WHAT TO PRODUCE: Print every line of text in the data below word for word, leaving the pictures out of your answer.

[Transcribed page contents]
* * * * * * *
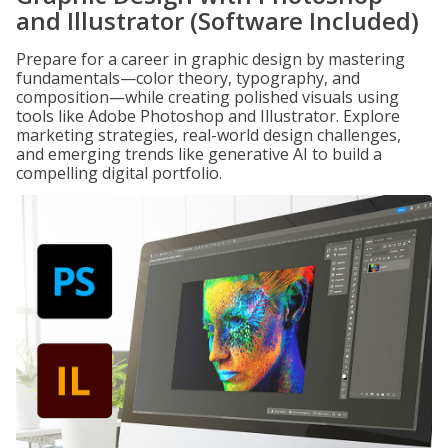
and Illustrator (Software Included)
Prepare for a career in graphic design by mastering
fundamentals—color theory, typography, and
composition—while creating polished visuals using
tools like Adobe Photoshop and Illustrator. Explore
marketing strategies, real-world design challenges,
and emerging trends like generative AI to build a
compelling digital portfolio.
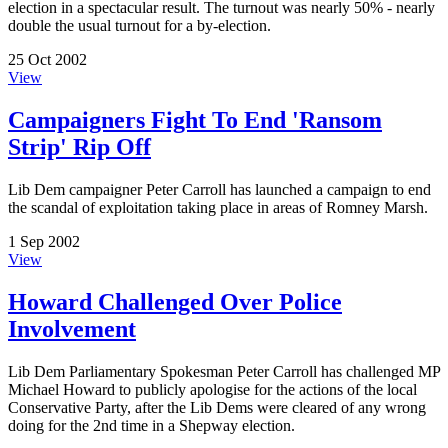
election in a spectacular result. The turnout was nearly 50% - nearly
double the usual turnout for a by-election.
25 Oct 2002
View
Campaigners Fight To End 'Ransom
Strip' Rip Off
Lib Dem campaigner Peter Carroll has launched a campaign to end
the scandal of exploitation taking place in areas of Romney Marsh.
1 Sep 2002
View
Howard Challenged Over Police
Involvement
Lib Dem Parliamentary Spokesman Peter Carroll has challenged MP
Michael Howard to publicly apologise for the actions of the local
Conservative Party, after the Lib Dems were cleared of any wrong
doing for the 2nd time in a Shepway election.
* * * * * * *
ANSWER FOR THIS EXERCISE:
and Illustrator (Software Included)
Prepare for a career in graphic design by mastering
fundamentals—color theory, typography, and
composition—while creating polished visuals using
tools like Adobe Photoshop and Illustrator. Explore
marketing strategies, real-world design challenges,
and emerging trends like generative AI to build a
compelling digital portfolio.
election in a spectacular result. The turnout was nearly 50% - nearly
double the usual turnout for a by-election.
25 Oct 2002
View
Campaigners Fight To End 'Ransom
Strip' Rip Off
Lib Dem campaigner Peter Carroll has launched a campaign to end
the scandal of exploitation taking place in areas of Romney Marsh.
1 Sep 2002
View
Howard Challenged Over Police
Involvement
Lib Dem Parliamentary Spokesman Peter Carroll has challenged MP
Michael Howard to publicly apologise for the actions of the local
Conservative Party, after the Lib Dems were cleared of any wrong
doing for the 2nd time in a Shepway election.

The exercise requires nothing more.